#### [TASK STATEMENT]
Would you output all the data exactly as it stands?

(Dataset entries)

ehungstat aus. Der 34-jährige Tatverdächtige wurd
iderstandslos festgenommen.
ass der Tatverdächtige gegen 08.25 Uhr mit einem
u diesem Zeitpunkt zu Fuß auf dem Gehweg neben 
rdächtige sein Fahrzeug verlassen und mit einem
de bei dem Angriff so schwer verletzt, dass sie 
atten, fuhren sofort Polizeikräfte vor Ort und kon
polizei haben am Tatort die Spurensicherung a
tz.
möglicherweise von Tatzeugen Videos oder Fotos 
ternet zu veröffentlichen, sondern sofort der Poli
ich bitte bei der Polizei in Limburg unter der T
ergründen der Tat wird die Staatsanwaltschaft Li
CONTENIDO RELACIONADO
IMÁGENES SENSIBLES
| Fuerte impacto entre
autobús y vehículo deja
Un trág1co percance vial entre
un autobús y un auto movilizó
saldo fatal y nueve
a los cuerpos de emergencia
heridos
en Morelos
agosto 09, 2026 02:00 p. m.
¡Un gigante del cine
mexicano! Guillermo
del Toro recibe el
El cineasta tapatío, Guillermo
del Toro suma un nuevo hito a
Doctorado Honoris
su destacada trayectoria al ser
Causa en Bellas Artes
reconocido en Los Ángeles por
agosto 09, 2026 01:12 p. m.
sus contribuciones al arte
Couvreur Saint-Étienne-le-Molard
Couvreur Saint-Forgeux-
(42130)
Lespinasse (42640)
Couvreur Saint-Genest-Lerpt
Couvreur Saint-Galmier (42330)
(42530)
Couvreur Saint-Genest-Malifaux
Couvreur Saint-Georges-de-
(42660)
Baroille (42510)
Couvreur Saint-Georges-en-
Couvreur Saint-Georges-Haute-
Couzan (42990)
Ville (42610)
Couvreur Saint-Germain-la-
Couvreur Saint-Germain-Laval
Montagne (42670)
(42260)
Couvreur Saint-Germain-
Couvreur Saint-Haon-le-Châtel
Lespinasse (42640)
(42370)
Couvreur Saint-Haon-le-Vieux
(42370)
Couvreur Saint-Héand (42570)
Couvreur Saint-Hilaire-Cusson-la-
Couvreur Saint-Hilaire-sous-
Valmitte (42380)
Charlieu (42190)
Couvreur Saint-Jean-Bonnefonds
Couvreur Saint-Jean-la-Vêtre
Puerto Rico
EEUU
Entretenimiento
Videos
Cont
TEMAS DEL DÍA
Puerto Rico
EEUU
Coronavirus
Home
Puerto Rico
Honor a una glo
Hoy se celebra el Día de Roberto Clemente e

#### [TASK RESULT]
ehungstat aus. Der 34-jährige Tatverdächtige wurd
iderstandslos festgenommen.
ass der Tatverdächtige gegen 08.25 Uhr mit einem
u diesem Zeitpunkt zu Fuß auf dem Gehweg neben 
rdächtige sein Fahrzeug verlassen und mit einem
de bei dem Angriff so schwer verletzt, dass sie 
atten, fuhren sofort Polizeikräfte vor Ort und kon
polizei haben am Tatort die Spurensicherung a
tz.
möglicherweise von Tatzeugen Videos oder Fotos 
ternet zu veröffentlichen, sondern sofort der Poli
ich bitte bei der Polizei in Limburg unter der T
ergründen der Tat wird die Staatsanwaltschaft Li
CONTENIDO RELACIONADO
IMÁGENES SENSIBLES
| Fuerte impacto entre
autobús y vehículo deja
Un trág1co percance vial entre
un autobús y un auto movilizó
saldo fatal y nueve
a los cuerpos de emergencia
heridos
en Morelos
agosto 09, 2026 02:00 p. m.
¡Un gigante del cine
mexicano! Guillermo
del Toro recibe el
El cineasta tapatío, Guillermo
del Toro suma un nuevo hito a
Doctorado Honoris
su destacada trayectoria al ser
Causa en Bellas Artes
reconocido en Los Ángeles por
agosto 09, 2026 01:12 p. m.
sus contribuciones al arte
Couvreur Saint-Étienne-le-Molard
Couvreur Saint-Forgeux-
(42130)
Lespinasse (42640)
Couvreur Saint-Genest-Lerpt
Couvreur Saint-Galmier (42330)
(42530)
Couvreur Saint-Genest-Malifaux
Couvreur Saint-Georges-de-
(42660)
Baroille (42510)
Couvreur Saint-Georges-en-
Couvreur Saint-Georges-Haute-
Couzan (42990)
Ville (42610)
Couvreur Saint-Germain-la-
Couvreur Saint-Germain-Laval
Montagne (42670)
(42260)
Couvreur Saint-Germain-
Couvreur Saint-Haon-le-Châtel
Lespinasse (42640)
(42370)
Couvreur Saint-Haon-le-Vieux
(42370)
Couvreur Saint-Héand (42570)
Couvreur Saint-Hilaire-Cusson-la-
Couvreur Saint-Hilaire-sous-
Valmitte (42380)
Charlieu (42190)
Couvreur Saint-Jean-Bonnefonds
Couvreur Saint-Jean-la-Vêtre
Puerto Rico
EEUU
Entretenimiento
Videos
Cont
TEMAS DEL DÍA
Puerto Rico
EEUU
Coronavirus
Home
Puerto Rico
Honor a una glo
Hoy se celebra el Día de Roberto Clemente e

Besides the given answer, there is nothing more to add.